Mehr über meine Arbeit, meine Bücher sowie Veranstaltungs-Termine auf meiner Webseite ulrikegonder.de

Quellen

Zinöcker, MK et al., Am J Clin Nutr 2021;113:277-289  und Spilde, I, Sciencenorway.no vom 7.2.2021

Diplom Oecotrophologin, Freie Wissenschaftsjournalistin, neugierig, kritisch, undogmatisch

Dieser Beitrag hat 2 Kommentare

  1. […] Auffällig ist, dass diese Studie so viele ungünstige Veränderungen fand, die – mit Ausnahme eines erhöhten LDL – in anderen Studien nicht oder nur vereinzelt beobachtet wurden. Im Fall des LDL-Cholesterins könnte es daran liegen, dass es sich um gesunde Probandinnen handelte, bei denen eine LDL-Erhöhung nach einer massiven Steigerung der Zufuhr gesättigter Fettsäuren schlichtweg physiologisch, also normal und nicht krankhaft sein kann (siehe Meldung vom 1.3.2021). […]

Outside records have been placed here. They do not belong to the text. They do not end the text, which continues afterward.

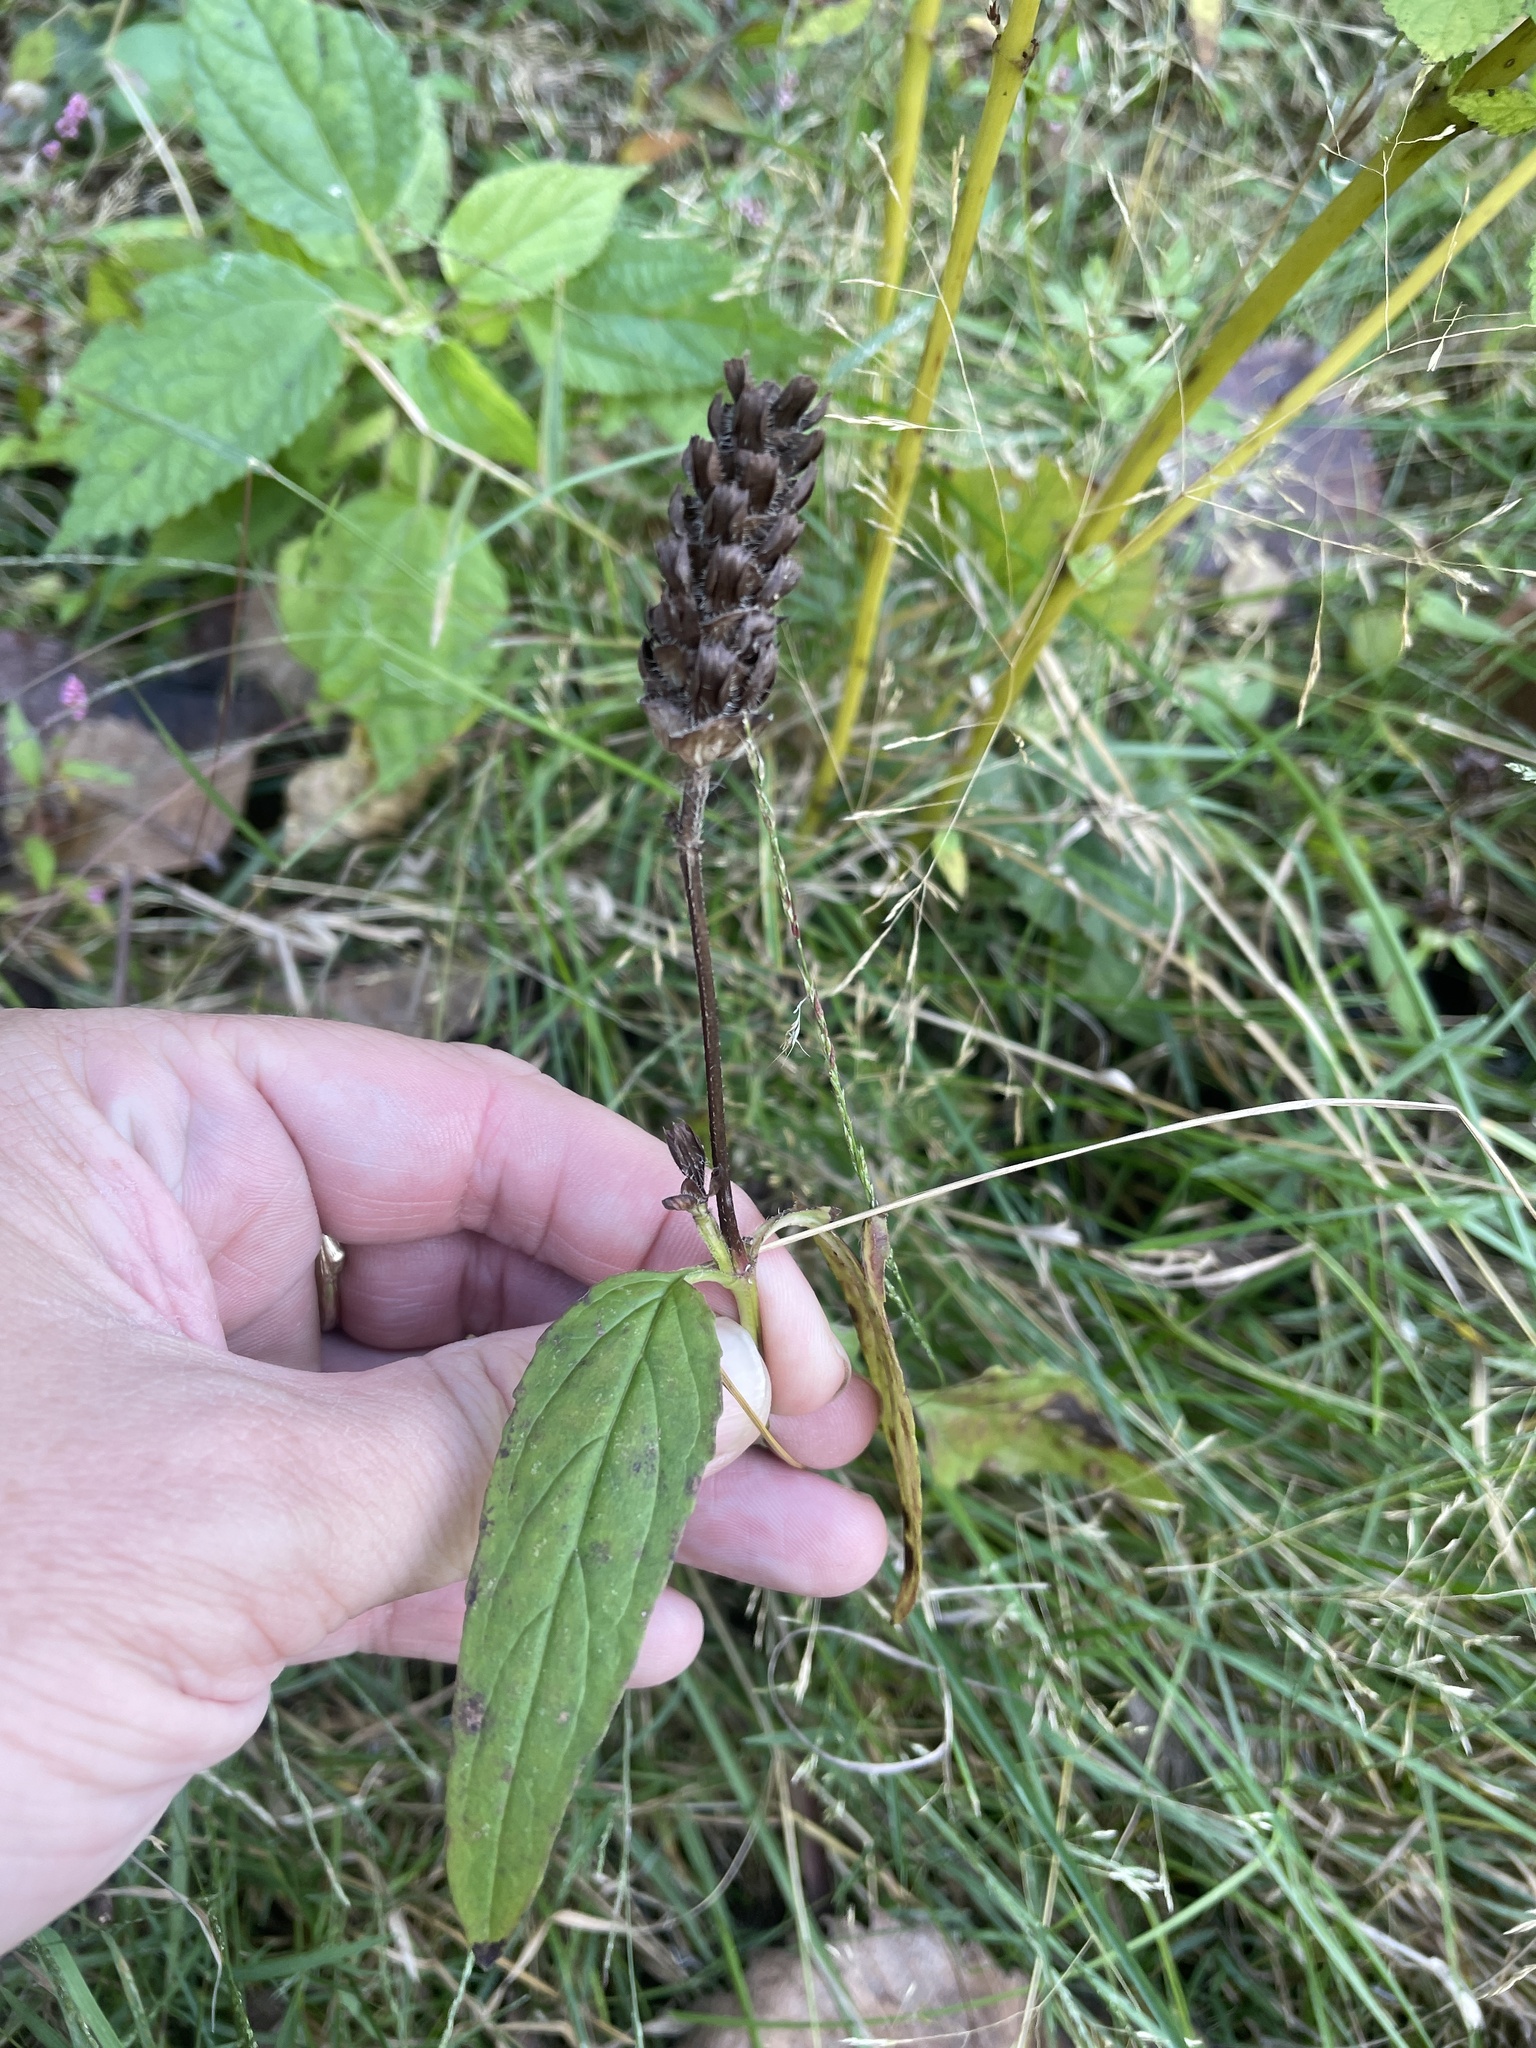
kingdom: Plantae
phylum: Tracheophyta
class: Magnoliopsida
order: Lamiales
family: Lamiaceae
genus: Prunella
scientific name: Prunella vulgaris
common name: Heal-all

  2. Ich bin eine sehr genau untersuchte “Anekdote” (wissenschaftlich ein Einzelfall). Meine Cholesterinwerte sind traditionell hoch, durchwegs zwischen 200 und 300 mg, was wegen meiner fettreichen low-carb Ernährung bei Ärzten Entsetzen hervorrief. Mein Weg führte zu einer Angiographie, bei der eine Minikamera die Herzkranzgefäße darstellte. Und siehe da, die Ärzte waren erstaunt. Keine Plaque, keine Verengungen, alles rund ums Herz in bestem Zustand. Der untersuchende Arzt meinte nur, ich soll ruhig weiter so essen wie bisher. Für eine Meinungsänderung des Arztes war dieser Befund nicht genug. Immerhin lassen mich die Ärzte seit dem mit ihren Cholesterinsenkern in Ruhe.